▶ _WORK REQUIRED_: Would you repeat exactly the part of the listing below that runs from the line containing "двух сторон." down to the line containing "ключевых мер для достижения глобальных", inclusive, and nothing else?

▶ _RECORDS FOR THE EXERCISE_:
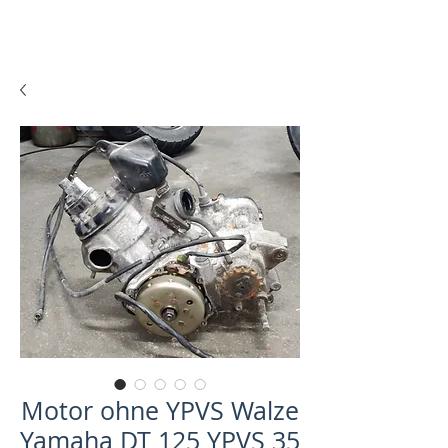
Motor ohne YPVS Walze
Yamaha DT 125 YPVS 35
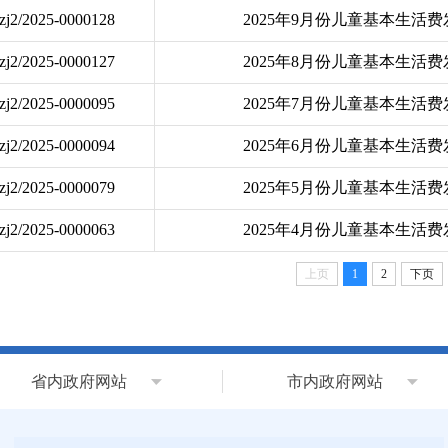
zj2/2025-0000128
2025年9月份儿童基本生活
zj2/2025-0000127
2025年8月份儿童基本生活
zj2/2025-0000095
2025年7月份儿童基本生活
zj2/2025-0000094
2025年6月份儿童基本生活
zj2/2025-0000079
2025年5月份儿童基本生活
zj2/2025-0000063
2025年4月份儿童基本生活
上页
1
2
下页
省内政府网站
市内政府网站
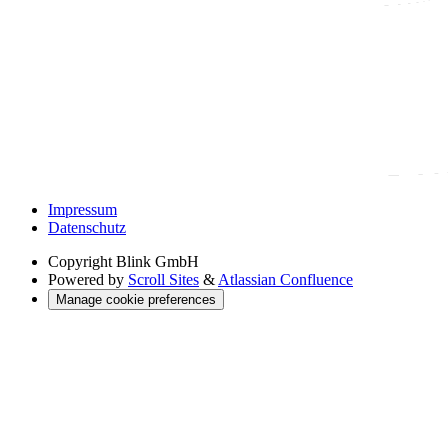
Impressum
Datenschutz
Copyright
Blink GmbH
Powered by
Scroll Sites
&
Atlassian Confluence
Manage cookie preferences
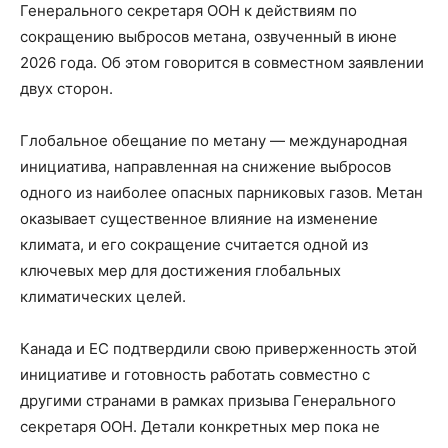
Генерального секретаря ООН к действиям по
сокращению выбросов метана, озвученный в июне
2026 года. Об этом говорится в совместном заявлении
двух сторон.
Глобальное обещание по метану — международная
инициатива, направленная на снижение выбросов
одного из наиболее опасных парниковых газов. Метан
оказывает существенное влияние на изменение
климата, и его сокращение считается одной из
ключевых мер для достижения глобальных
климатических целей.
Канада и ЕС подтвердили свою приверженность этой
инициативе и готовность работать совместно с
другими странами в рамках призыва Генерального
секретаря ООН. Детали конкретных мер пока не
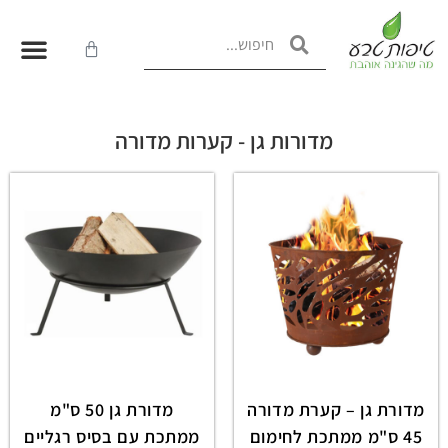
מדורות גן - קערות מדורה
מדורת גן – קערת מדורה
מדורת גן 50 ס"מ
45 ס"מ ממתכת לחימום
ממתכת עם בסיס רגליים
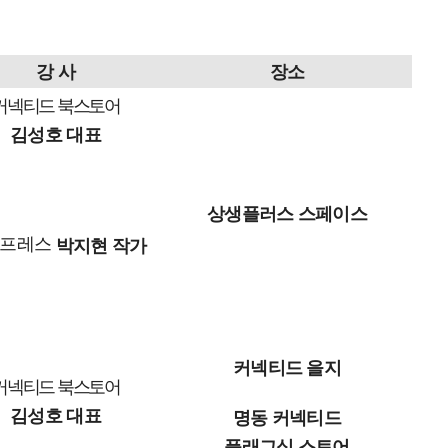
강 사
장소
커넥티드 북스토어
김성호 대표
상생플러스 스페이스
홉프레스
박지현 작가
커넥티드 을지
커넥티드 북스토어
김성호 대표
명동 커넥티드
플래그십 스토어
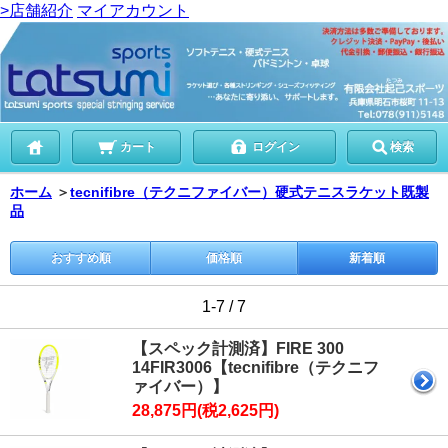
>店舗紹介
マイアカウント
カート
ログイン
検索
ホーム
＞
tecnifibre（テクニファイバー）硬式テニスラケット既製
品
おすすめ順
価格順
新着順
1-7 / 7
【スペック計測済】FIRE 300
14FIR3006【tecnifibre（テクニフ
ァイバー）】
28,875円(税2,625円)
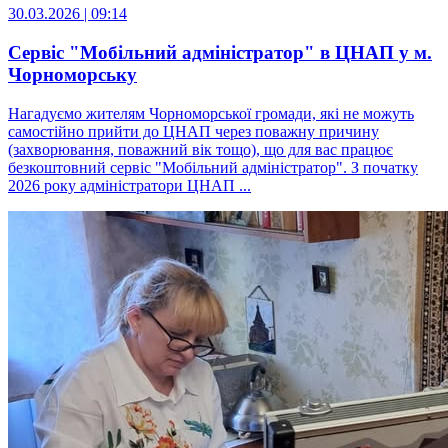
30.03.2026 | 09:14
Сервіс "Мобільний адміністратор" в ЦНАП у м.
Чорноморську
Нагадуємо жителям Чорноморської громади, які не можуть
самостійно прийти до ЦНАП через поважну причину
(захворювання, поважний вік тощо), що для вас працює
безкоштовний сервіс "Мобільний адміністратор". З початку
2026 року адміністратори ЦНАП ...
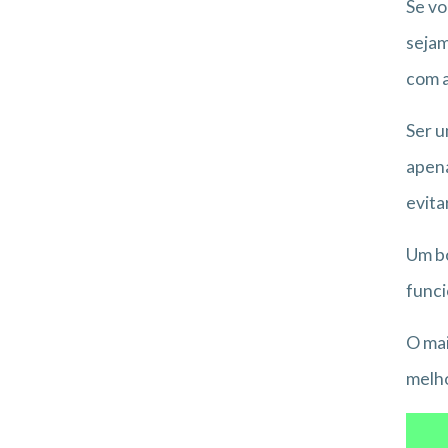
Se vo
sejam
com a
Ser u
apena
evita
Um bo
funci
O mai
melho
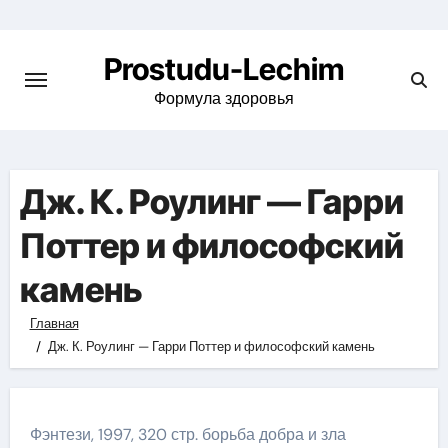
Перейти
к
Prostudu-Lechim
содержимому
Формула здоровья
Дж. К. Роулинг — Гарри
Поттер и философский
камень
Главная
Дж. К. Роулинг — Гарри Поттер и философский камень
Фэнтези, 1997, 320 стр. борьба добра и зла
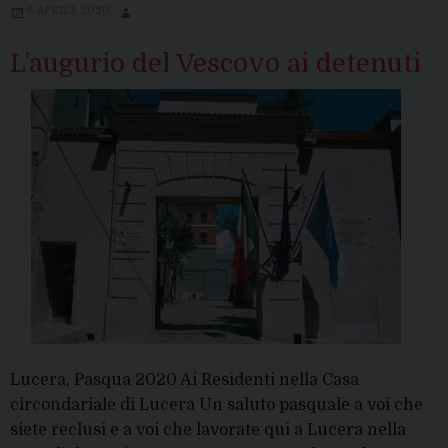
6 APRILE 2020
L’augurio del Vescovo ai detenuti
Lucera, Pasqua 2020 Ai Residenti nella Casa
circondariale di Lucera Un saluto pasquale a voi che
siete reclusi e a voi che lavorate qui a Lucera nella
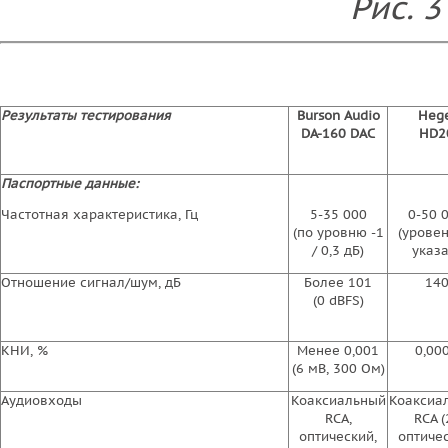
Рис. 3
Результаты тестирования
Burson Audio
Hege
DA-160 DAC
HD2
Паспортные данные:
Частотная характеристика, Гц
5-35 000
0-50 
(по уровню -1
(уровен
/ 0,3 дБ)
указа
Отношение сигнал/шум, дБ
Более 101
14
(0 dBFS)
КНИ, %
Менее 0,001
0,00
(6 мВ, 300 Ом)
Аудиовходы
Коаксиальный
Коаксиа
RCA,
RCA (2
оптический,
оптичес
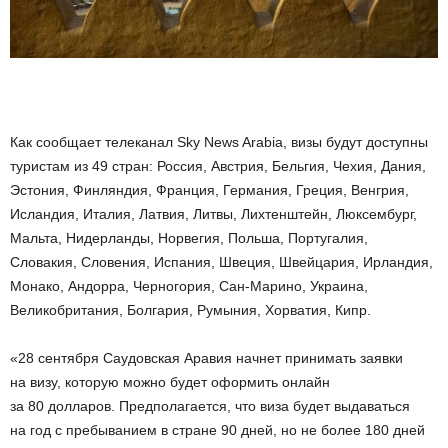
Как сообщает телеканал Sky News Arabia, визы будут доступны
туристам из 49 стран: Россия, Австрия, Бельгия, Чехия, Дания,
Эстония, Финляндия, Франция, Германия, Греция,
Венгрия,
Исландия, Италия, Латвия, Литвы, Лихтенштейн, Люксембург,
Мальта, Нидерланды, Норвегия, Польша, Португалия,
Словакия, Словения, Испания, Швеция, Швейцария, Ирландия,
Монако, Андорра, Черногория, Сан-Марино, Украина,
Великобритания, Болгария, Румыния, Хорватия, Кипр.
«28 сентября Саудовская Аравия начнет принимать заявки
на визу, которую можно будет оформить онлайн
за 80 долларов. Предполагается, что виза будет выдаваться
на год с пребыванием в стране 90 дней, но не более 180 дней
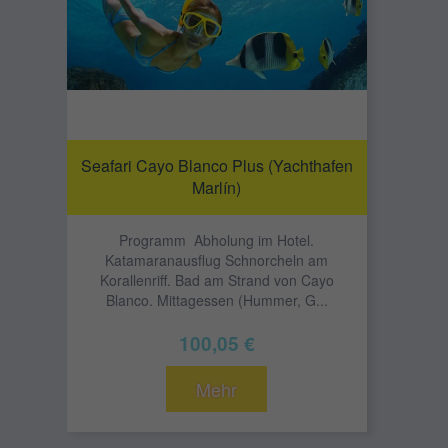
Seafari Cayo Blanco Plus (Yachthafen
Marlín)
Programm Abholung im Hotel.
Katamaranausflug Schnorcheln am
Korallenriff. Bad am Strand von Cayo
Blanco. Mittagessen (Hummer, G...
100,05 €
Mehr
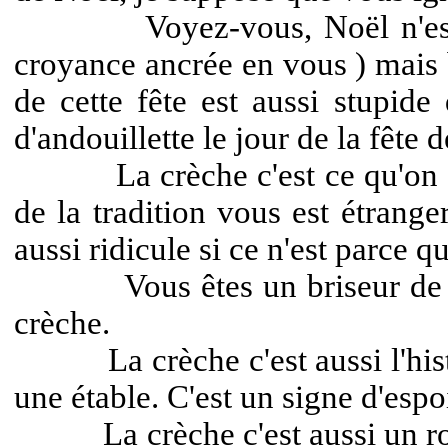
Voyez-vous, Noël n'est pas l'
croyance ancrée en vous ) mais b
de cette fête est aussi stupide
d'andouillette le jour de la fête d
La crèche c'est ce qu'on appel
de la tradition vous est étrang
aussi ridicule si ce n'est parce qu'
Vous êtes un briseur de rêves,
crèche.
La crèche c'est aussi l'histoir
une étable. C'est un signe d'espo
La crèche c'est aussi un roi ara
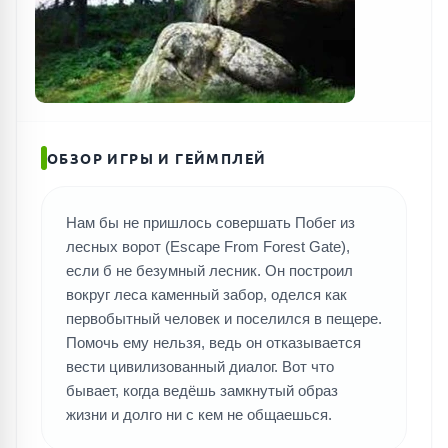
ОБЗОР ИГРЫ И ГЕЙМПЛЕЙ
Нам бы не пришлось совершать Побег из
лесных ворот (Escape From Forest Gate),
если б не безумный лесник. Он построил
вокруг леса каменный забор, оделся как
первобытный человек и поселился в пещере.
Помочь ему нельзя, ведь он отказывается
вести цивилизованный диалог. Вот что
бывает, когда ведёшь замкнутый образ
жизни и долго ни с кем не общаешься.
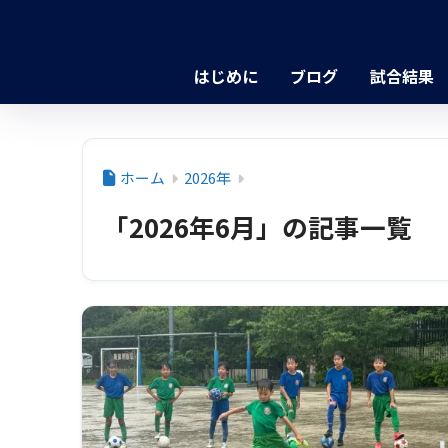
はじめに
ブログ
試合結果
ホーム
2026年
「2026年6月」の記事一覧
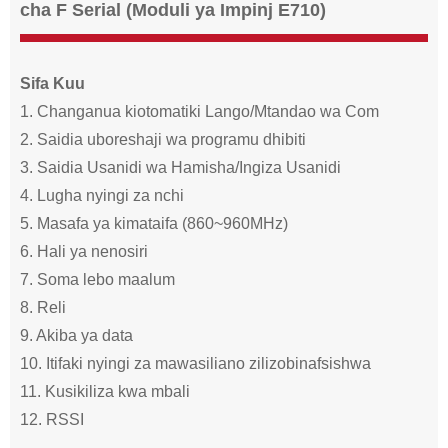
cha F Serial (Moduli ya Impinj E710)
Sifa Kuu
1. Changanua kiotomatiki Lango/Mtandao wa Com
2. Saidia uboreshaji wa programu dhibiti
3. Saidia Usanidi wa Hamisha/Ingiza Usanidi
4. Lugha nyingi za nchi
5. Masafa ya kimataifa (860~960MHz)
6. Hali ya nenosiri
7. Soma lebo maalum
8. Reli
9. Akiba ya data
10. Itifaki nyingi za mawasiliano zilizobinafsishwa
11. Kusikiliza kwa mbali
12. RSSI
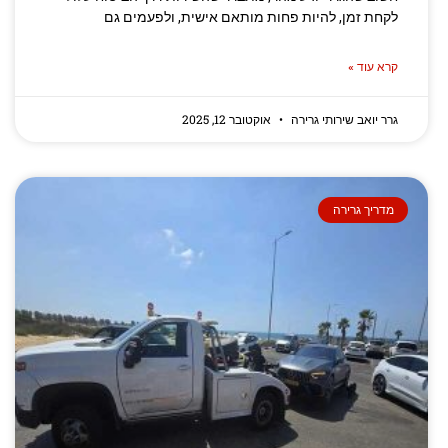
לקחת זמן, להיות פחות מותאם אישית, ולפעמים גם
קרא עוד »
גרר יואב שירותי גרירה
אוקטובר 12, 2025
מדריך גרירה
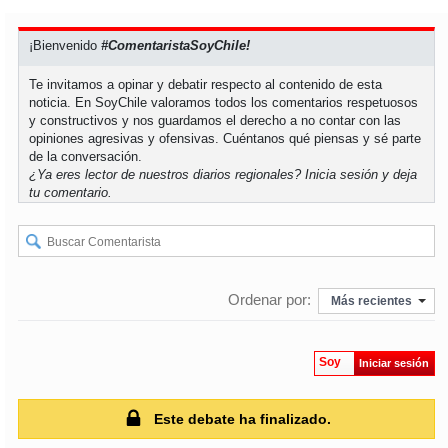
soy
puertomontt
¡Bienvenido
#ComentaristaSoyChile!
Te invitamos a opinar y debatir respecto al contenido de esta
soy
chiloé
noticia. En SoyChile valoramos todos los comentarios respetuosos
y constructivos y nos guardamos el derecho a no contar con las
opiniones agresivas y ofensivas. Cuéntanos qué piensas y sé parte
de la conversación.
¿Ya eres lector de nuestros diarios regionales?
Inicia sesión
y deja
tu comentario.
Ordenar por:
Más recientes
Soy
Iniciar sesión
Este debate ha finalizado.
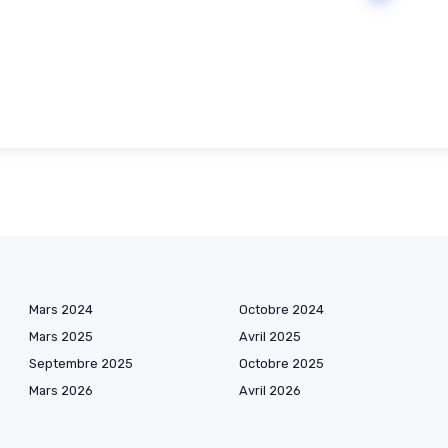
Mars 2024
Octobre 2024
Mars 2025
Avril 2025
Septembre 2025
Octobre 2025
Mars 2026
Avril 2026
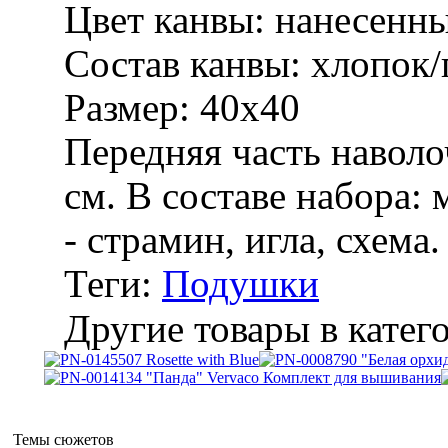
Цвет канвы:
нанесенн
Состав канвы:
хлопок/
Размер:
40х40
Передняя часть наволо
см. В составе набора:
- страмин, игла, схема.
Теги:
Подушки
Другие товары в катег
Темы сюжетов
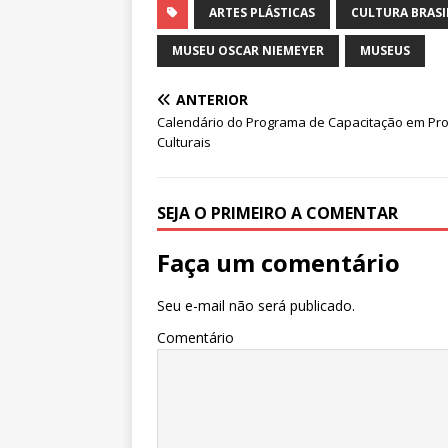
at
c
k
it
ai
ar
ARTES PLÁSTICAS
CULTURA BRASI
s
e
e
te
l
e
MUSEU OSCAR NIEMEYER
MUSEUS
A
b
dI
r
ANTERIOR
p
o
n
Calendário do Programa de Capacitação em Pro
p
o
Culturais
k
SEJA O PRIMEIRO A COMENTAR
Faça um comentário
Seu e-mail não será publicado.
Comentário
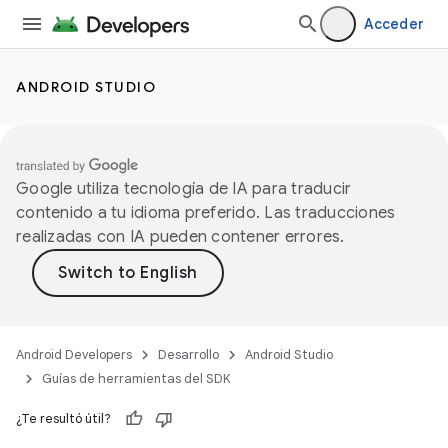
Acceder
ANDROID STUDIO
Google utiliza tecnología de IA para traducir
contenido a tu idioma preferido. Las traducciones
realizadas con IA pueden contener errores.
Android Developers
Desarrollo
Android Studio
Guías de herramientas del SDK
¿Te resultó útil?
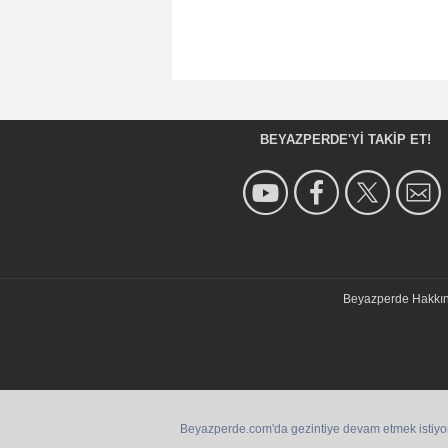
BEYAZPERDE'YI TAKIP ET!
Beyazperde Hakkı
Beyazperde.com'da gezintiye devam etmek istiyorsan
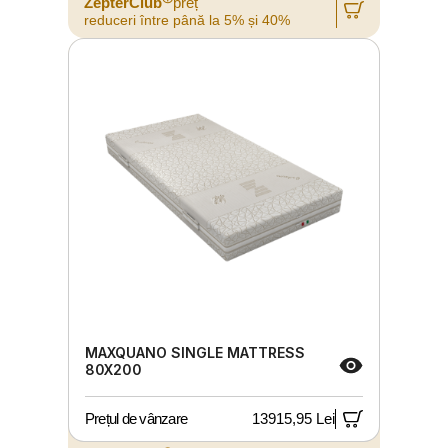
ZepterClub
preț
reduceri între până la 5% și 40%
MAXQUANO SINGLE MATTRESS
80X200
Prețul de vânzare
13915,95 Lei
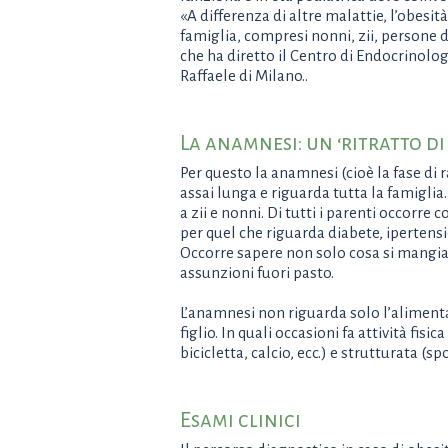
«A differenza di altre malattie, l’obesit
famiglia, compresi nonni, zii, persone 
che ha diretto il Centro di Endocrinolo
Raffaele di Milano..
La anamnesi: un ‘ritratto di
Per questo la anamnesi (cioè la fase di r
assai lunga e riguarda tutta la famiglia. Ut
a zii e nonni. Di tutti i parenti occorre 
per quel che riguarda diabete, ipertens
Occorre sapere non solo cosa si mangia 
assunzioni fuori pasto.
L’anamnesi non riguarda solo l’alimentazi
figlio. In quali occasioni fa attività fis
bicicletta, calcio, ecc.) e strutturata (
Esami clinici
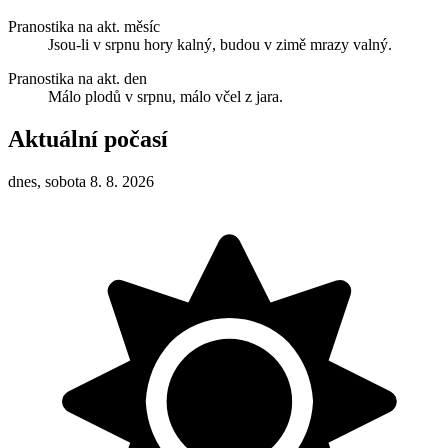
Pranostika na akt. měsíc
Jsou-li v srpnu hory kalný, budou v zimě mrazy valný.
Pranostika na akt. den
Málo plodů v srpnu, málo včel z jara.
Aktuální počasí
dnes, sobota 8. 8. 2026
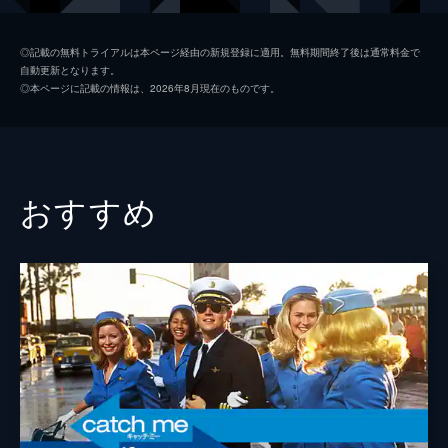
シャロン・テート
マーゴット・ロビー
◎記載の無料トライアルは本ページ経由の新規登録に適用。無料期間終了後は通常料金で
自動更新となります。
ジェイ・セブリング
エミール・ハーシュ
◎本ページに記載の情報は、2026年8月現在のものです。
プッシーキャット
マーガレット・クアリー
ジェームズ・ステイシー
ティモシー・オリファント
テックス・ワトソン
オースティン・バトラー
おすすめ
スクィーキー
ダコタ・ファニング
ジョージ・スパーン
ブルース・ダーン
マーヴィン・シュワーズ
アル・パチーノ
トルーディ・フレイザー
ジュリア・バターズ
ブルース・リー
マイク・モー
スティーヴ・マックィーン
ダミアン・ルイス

▶ _TASK RESULT_:
двух сторон.
Глобальное обещание по метану — международная
инициатива, направленная на снижение выбросов
одного из наиболее опасных парниковых газов. Метан
оказывает существенное влияние на изменение
климата, и его сокращение считается одной из
ключевых мер для достижения глобальных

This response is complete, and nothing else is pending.